The History of Wright in Glencoe

Throughout 2015, the Glencoe Historical Society celebrated the centennial anniversary of the Wright-designed structures in Ravine Bluffs.   However, Wright’s work in Glencoe began ten years before that in 1905 with the Glasner House.

The Glasner House – 850 Sheridan Road

Wright designed his first Glencoe home on the edge of the wooded ravine at 850 Sheridan Road for banker William Glasner in 1905. It incorporates many of the early architectural innovations which helped define the Prairie style of architecture – such as a broad overhanging, low pitched roof and ornamental stain glass casement windows.

Designs for Stone, Gerts and Fuller

The Glasner House was followed in 1906 by designs for Elizabeth Stone and Walter Gerts which were never built. A third 1906 design for Grace Fuller remains the subject of dispute. Some believe it was built and later demolished. Others believe it was never built at all.

The Brigham House – 790 Sheridan Road

Several years later, in 1908-09, Wright designed a home for Edmund D. Brigham at 790 Sheridan Road. This home was novel at the time because it was built in concrete.  It also exhibits many of Wright’s distinctive Prairie style features – including broad roof overhangs, wood banding and ribbon windows.

The Booth House – Scheme #1

In 1911, Sherman and Elizabeth Booth commissioned Wright to design a mansion-size residence to be built on a 15 acre triangular estate in Northern Glencoe with an accompanying plan for a park and nature preserve designed by noted landscape architect Jens Jensen.  Had this residence been built, it would have been among Wright’s greatest domestic commissions.   The Booths began construction on the project completing the Garage and Stable for the estate in 1912.

The Glencoe Plan of 1912

While working with Wright on the estate plans, Sherman Booth, a founding commissioner of the Glencoe Park District, also engaged Wright and noted landscape architect Jens Jensen to create a plan for downtown Glencoe which included streetscapes, a town hall and an art gallery. The drawings survive but the designs were never built.

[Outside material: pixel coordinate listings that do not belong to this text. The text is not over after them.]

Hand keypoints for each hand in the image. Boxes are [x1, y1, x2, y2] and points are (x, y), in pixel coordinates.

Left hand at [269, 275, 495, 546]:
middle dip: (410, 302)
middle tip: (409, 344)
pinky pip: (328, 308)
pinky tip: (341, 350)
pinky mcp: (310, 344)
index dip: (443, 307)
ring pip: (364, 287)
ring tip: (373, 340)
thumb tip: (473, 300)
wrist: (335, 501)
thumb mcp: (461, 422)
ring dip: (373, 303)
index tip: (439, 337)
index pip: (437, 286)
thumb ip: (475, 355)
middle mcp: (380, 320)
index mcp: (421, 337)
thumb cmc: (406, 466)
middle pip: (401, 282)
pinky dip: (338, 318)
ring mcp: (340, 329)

The Summer Cottage – 239 Franklin Street

In 1913, Wright designed a small Summer Cottage (in some publications erroneously called the Gardener’s Cottage or the Honeymoon Cottage) for the Booth family pending construction of the estate residence. Sometime after the cottage was built, the Booths plans changed and they converted their private estate into a commercial subdivision.  The Booth family lived in the Summer Cottage, however, until their principal residence was completed several years later.  The home was moved to its current location at 239 Franklin after the main house was built in 1916.

The Ravine Bluffs Homes

In 1914, the Booths subdivided their estate and created Ravine Bluffs. This subdivision was originally planned to include 25 Wright-designed (yet customizable) homes with Jensen landscaping, sculptural entrance features, a private trains station, winding roadways and a concrete bridge over a wooded ravine with adjoining parks and golf grounds.

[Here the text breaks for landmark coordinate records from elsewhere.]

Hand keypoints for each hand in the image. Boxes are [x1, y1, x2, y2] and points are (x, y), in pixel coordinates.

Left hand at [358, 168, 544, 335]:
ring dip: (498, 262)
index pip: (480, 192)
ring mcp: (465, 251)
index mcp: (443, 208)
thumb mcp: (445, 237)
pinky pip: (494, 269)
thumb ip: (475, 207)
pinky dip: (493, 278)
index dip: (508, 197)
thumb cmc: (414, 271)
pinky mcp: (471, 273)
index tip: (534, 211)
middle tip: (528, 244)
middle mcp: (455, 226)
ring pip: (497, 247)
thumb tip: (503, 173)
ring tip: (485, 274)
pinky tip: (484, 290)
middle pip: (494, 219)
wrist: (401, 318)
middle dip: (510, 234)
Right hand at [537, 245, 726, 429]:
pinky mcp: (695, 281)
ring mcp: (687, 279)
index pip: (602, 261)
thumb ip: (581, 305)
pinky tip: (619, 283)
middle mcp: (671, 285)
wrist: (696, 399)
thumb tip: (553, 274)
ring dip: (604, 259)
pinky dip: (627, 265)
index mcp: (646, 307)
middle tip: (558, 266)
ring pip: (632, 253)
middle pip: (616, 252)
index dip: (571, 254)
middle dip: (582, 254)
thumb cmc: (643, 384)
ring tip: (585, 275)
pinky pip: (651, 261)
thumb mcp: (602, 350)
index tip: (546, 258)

For a variety of reasons, only five of the homes were built in 1915.   They are similar in design to the plans for the $5000 “Fireproof House” Wright published in Ladies Home Journal several years earlier.  Many publications have erroneously reported that these homes were built by Booth as rental properties.  That was never the case.  Booth’s goal was to build and sell 25 homes in an all-Wright subdivision.  The Wright homes today are generally referred to by the names of their first owner.

The Perry House – 272 Sylvan Road

The Kissam House – 1023 Meadow Road

The Ross House – 1027 Meadow Road

The Root House – 1030 Meadow Road

The Kier House – 1031 Meadow Road

The Ravine Bluffs Street Markers

Wright defined the boundaries of Ravine Bluffs with three poured concrete sculputral street markers that have planters, lights and originally – horse troughs.  The first two markers (the North Marker at Sylvan Road and Franklin Street and the West Marker at the Sylvan Road turnaround) were built in 1915.

The Sylvan Road Bridge

Wright first included a design for a bridge traversing the wooded ravine in the Scheme #1 estate.  It was later redesigned for the Ravine Bluffs subdivision.  The Village of Glencoe granted permission to build the concrete bridge in 1915.  Structural deterioration forced the village to close the bridge in 1977.  The original bridge was removed and rebuilt in 1985.

The Green Bay Road Waiting Station

The original plans for the Ravine Bluffs subdivision included a private train station to be located at what is now the Sylvan Road turnaround.  That station was never built.  Wright’s alternate design for a public waiting station for the North Shore Electric line was constructed at the intersection of Maple Hill Road and Old Green Bay Road in approximately 1917.  It was demolished sometime after the railroad ceased operations in July of 1955.

The Booth House – Scheme #2 – 265 Sylvan Road

Wright revised his original plans for the magnificent Booth estate and incorporated the Garage and Stable into a smaller family home which was built in 1916.  It was one of Wright’s last prairie designs and his final work in Glencoe.